The name itself is a subtle dig. The implication is that a lot of AI solutions add extra steps between you and a goal you could have reached with simpler tools. Sometimes those extra steps are worth it — the capabilities are genuinely new. But sometimes? You’re paying a premium for a LangChain wrapper around a SQL query.

This isn’t a new critique. Developers have been making this point since at least 2023, when the first wave of “AI-powered” everything hit. But having a dedicated resource that systematically catalogs these mappings could be genuinely useful — a reference you can link to in a Slack thread or a product review.


Pricing & Alternatives

Since the source package contains no pricing information for Extra-steps.dev, and the site appears to be a free reference tool rather than a commercial product, a traditional pricing table doesn’t apply here.

Tool/ResourceTypeCostFocus
Extra-steps.devReference/Mapping ToolUnknown (appears free)AI hype → CS primitives
No alternatives listed in sources

Note: No competitor data was included in the source package. The table above reflects only what’s available from the source.

If you’re looking for similar demystification resources, the general category would include technical AI explainer blogs, ML engineering wikis, and skeptic-friendly communities on Hacker News itself — but those are not part of the source material here.


The Bottom Line: Who Should Care?

If you’re a developer or engineer who’s been nodding politely through AI vendor pitches while internally translating “intelligent orchestration layer” to “it’s a for-loop,” Extra-steps.dev sounds like it was built for you. The ability to point to a clean mapping from hype language to actual primitives is a useful tool in technical conversations.

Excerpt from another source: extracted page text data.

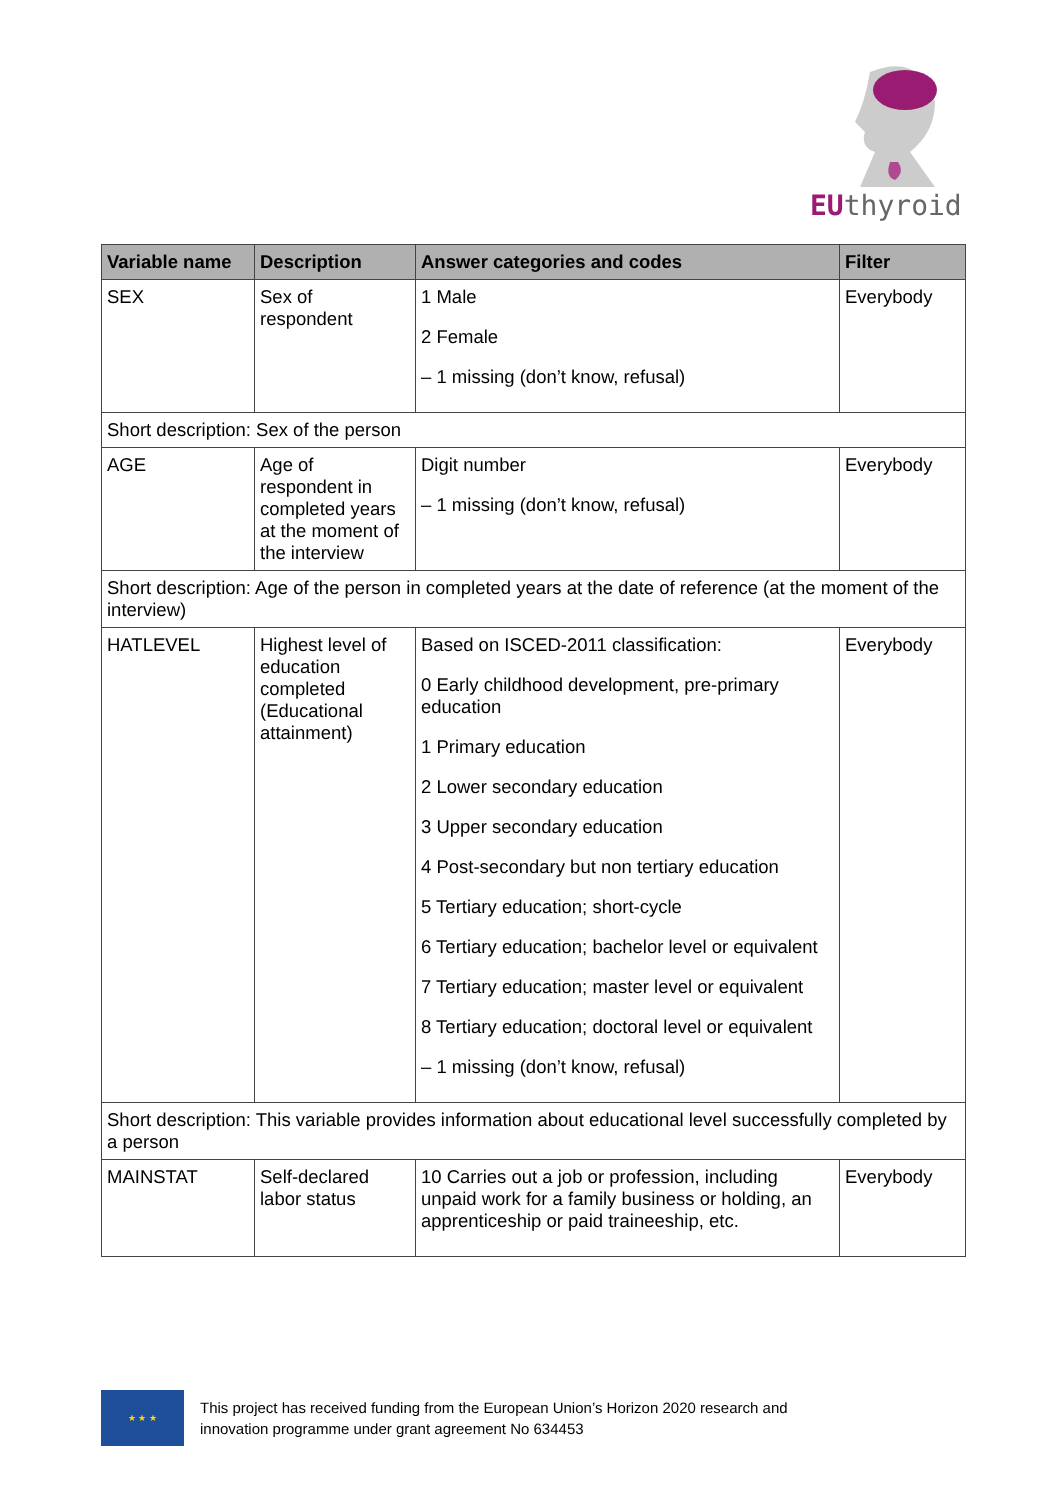EUthyroid
| Variable name | Description | Answer categories and codes | Filter |
| --- | --- | --- | --- |
| SEX | Sex of respondent | 1 Male 2 Female – 1 missing (don’t know, refusal) | Everybody |
| Short description: Sex of the person | | | |
| AGE | Age of respondent in completed years at the moment of the interview | Digit number – 1 missing (don’t know, refusal) | Everybody |
| Short description: Age of the person in completed years at the date of reference (at the moment of the interview) | | | |
| HATLEVEL | Highest level of education completed (Educational attainment) | Based on ISCED-2011 classification: 0 Early childhood development, pre-primary education 1 Primary education 2 Lower secondary education 3 Upper secondary education 4 Post-secondary but non tertiary education 5 Tertiary education; short-cycle 6 Tertiary education; bachelor level or equivalent 7 Tertiary education; master level or equivalent 8 Tertiary education; doctoral level or equivalent – 1 missing (don’t know, refusal) | Everybody |
| Short description: This variable provides information about educational level successfully completed by a person | | | |
| MAINSTAT | Self-declared labor status | 10 Carries out a job or profession, including unpaid work for a family business or holding, an apprenticeship or paid traineeship, etc. | Everybody |
★ ★ ★
This project has received funding from the European Union’s Horizon 2020 research and
innovation programme under grant agreement No 634453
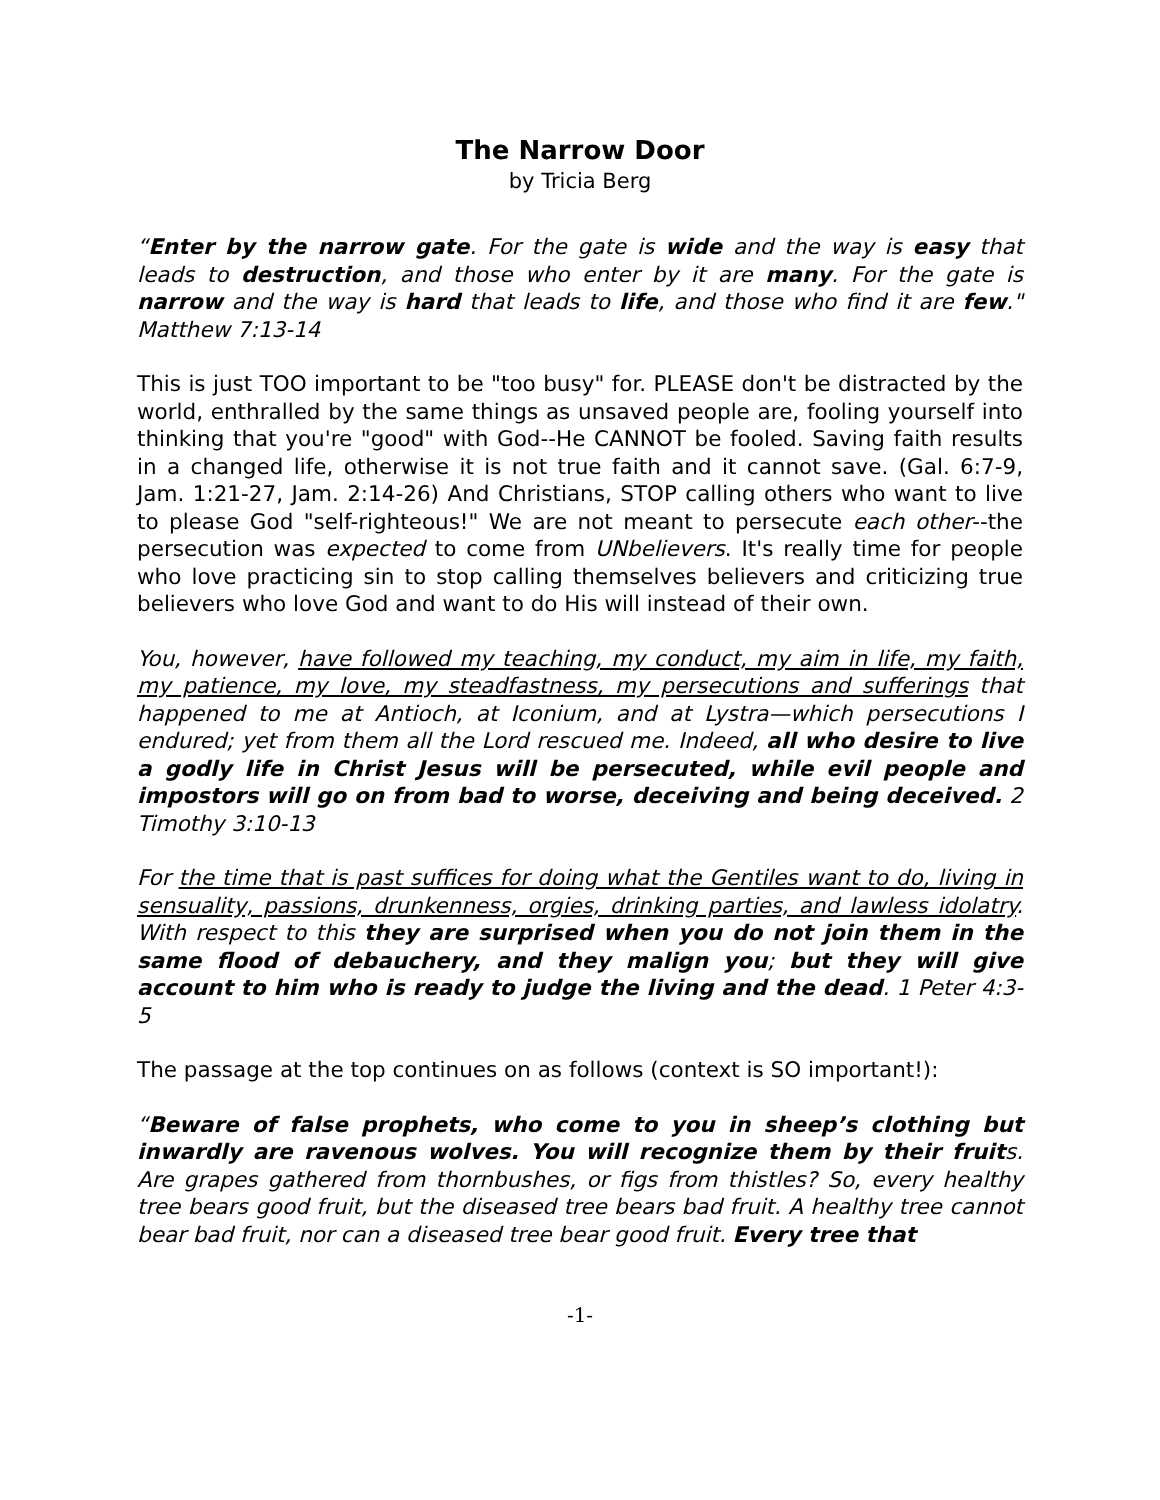The Narrow Door
by Tricia Berg
“Enter by the narrow gate. For the gate is wide and the way is easy that leads to destruction, and those who enter by it are many. For the gate is narrow and the way is hard that leads to life, and those who find it are few." Matthew 7:13-14
This is just TOO important to be "too busy" for. PLEASE don't be distracted by the world, enthralled by the same things as unsaved people are, fooling yourself into thinking that you're "good" with God--He CANNOT be fooled. Saving faith results in a changed life, otherwise it is not true faith and it cannot save. (Gal. 6:7-9, Jam. 1:21-27, Jam. 2:14-26) And Christians, STOP calling others who want to live to please God "self-righteous!" We are not meant to persecute each other--the persecution was expected to come from UNbelievers. It's really time for people who love practicing sin to stop calling themselves believers and criticizing true believers who love God and want to do His will instead of their own.
You, however, have followed my teaching, my conduct, my aim in life, my faith, my patience, my love, my steadfastness, my persecutions and sufferings that happened to me at Antioch, at Iconium, and at Lystra—which persecutions I endured; yet from them all the Lord rescued me. Indeed, all who desire to live a godly life in Christ Jesus will be persecuted, while evil people and impostors will go on from bad to worse, deceiving and being deceived. 2 Timothy 3:10-13
For the time that is past suffices for doing what the Gentiles want to do, living in sensuality, passions, drunkenness, orgies, drinking parties, and lawless idolatry. With respect to this they are surprised when you do not join them in the same flood of debauchery, and they malign you; but they will give account to him who is ready to judge the living and the dead. 1 Peter 4:3-5
The passage at the top continues on as follows (context is SO important!):
“Beware of false prophets, who come to you in sheep’s clothing but inwardly are ravenous wolves. You will recognize them by their fruits. Are grapes gathered from thornbushes, or figs from thistles? So, every healthy tree bears good fruit, but the diseased tree bears bad fruit. A healthy tree cannot bear bad fruit, nor can a diseased tree bear good fruit. Every tree that
-1-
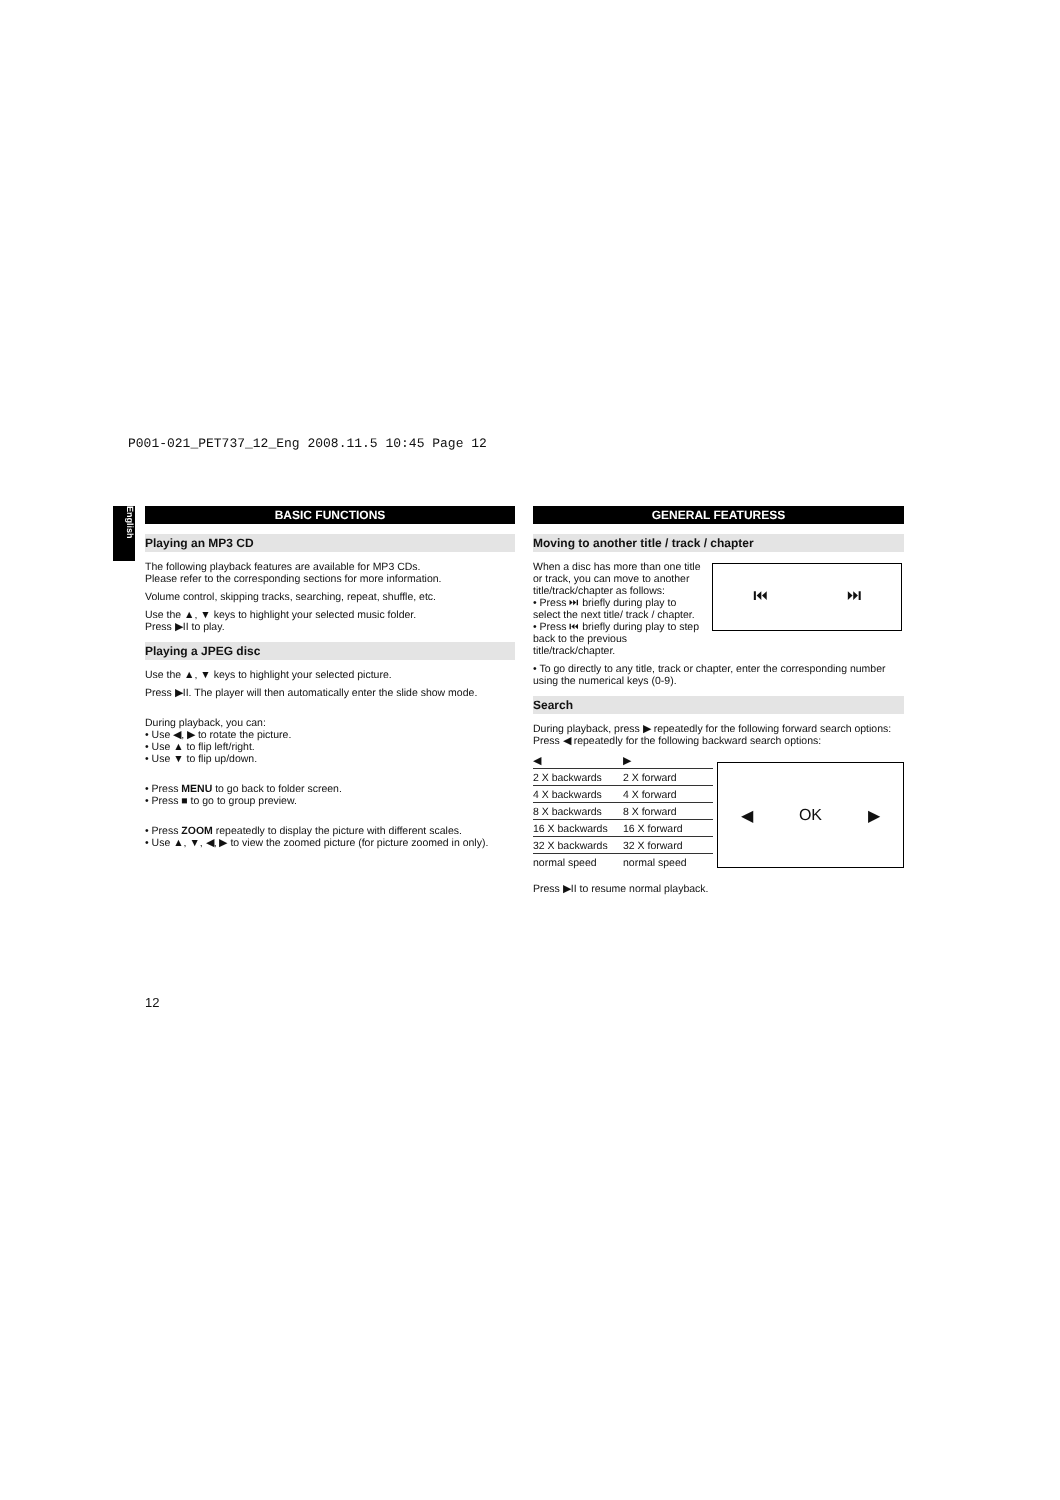P001-021_PET737_12_Eng 2008.11.5 10:45 Page 12
English
BASIC FUNCTIONS
Playing an MP3 CD
The following playback features are available for MP3 CDs.
Please refer to the corresponding sections for more information.
Volume control, skipping tracks, searching, repeat, shuffle, etc.
Use the ▲, ▼ keys to highlight your selected music folder.
Press ▶II to play.
Playing a JPEG disc
Use the ▲, ▼ keys to highlight your selected picture.
Press ▶II. The player will then automatically enter the slide show mode.
During playback, you can:
• Use ◀, ▶ to rotate the picture.
• Use ▲ to flip left/right.
• Use ▼ to flip up/down.
• Press MENU to go back to folder screen.
• Press ■ to go to group preview.
• Press ZOOM repeatedly to display the picture with different scales.
• Use ▲, ▼, ◀, ▶ to view the zoomed picture (for picture zoomed in only).
GENERAL FEATURESS
Moving to another title / track / chapter
When a disc has more than one title or track, you can move to another title/track/chapter as follows:
• Press ⏭ briefly during play to select the next title/ track / chapter.
• Press ⏮ briefly during play to step back to the previous title/track/chapter.
• To go directly to any title, track or chapter, enter the corresponding number using the numerical keys (0-9).
Search
During playback, press ▶ repeatedly for the following forward search options:
Press ◀ repeatedly for the following backward search options:
| ◀ | ▶ |
| --- | --- |
| 2 X backwards | 2 X forward |
| 4 X backwards | 4 X forward |
| 8 X backwards | 8 X forward |
| 16 X backwards | 16 X forward |
| 32 X backwards | 32 X forward |
| normal speed | normal speed |
Press ▶II to resume normal playback.
⏮ ⏭
◀ OK ▶
12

If you’re a technical buyer or product manager evaluating AI tools, this kind of resource helps you ask better questions. When a vendor claims their product has “adaptive memory,” you can ask whether that means a vector store, a session cache, or something more novel — and actually understand the answer.

If you’re building AI products, this is worth looking at defensively. If your marketing copy would get demolished by a tool like this, that’s either a sign that your copy needs work — or that your product needs work.

If you’re a skeptic who thinks AI is overhyped: this tool aligns with your worldview, but it’s not pure cynicism. Mapping AI to primitives doesn’t say “AI is useless” — it says “let’s be precise about what’s new and what’s repackaging.”

If you’re a non-technical stakeholder: the site may or may not be accessible to you depending on how much CS vocabulary it assumes. Based on the concept alone, it seems aimed squarely at people who already know what a hash map or a message queue is.

The early HN reception was quiet, but the concept has legs. The best technical tools often start with a small, appreciative audience before finding their moment. In a landscape where AI hype shows no signs of cooling, a clear-eyed vocabulary guide could become a go-to reference.


Sources


Article generated from a source package collected on February 19, 2026. Only information from the provided source was used in this article.